3 – Keep up-to-date on the info
If you have all (or most) of your questions answered, then you’re doing great! The more you understand, the better you will be at communicating with the doctor at your upcoming visit. If your research has opened up MORE questions than answers, then you need to dive into the nitty gritty and read the research. Try google scholar or pubmed to read free research articles pertaining to your health. There are literally thousands of articles for free on the Internet! Read to your heart’s content!

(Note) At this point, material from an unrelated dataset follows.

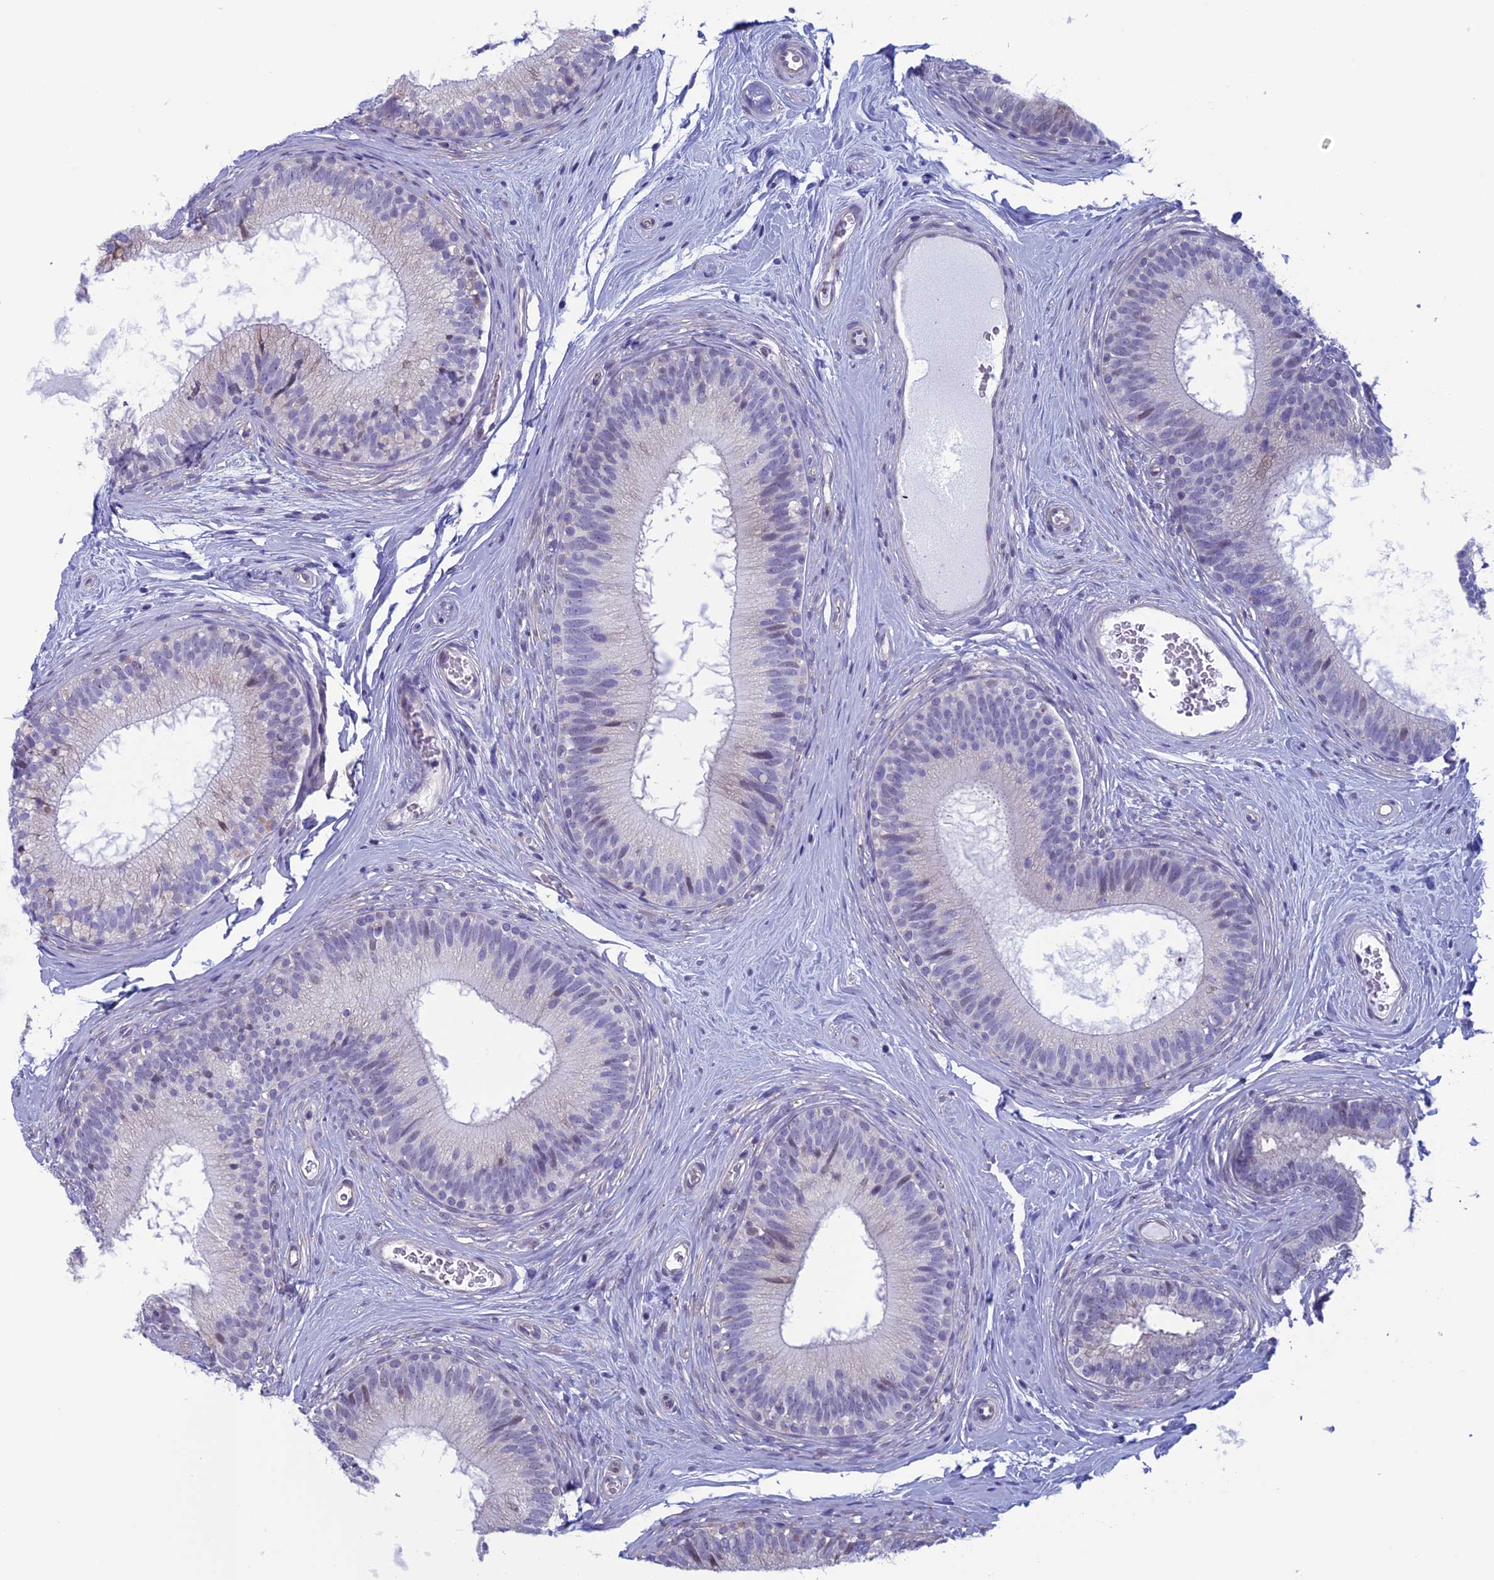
{"staining": {"intensity": "weak", "quantity": "<25%", "location": "nuclear"}, "tissue": "epididymis", "cell_type": "Glandular cells", "image_type": "normal", "snomed": [{"axis": "morphology", "description": "Normal tissue, NOS"}, {"axis": "topography", "description": "Epididymis"}], "caption": "Human epididymis stained for a protein using immunohistochemistry exhibits no expression in glandular cells.", "gene": "SLC1A6", "patient": {"sex": "male", "age": 33}}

The treatment arena is CONSTANTLY changing in the field of healthcare. One day, your information is state-of-the-art, the next day there are 10 more treatments on the horizon. To easily navigate the newest research, set a google alert to send you emails with new articles as soon as they hit the Internet. Set as many (or as few) keywords you’re interested in, and Google does the hard work for you. You can even set the frequency of emails you receive. Gotta love the internets, right?
The more you know and understand about your health, the healthier you become. Do your research as preparation for the hurdles down the road. Just as Abraham Lincoln once said, “Give me six hours to chop down a tree and I will spend the first four sharpening the ax.” It’s hard, you WILL hit brain and information overload, and there will be some VERY confusing information out there, but the preparation is well worth having an easier time at the doctor’s office and throughout treatment.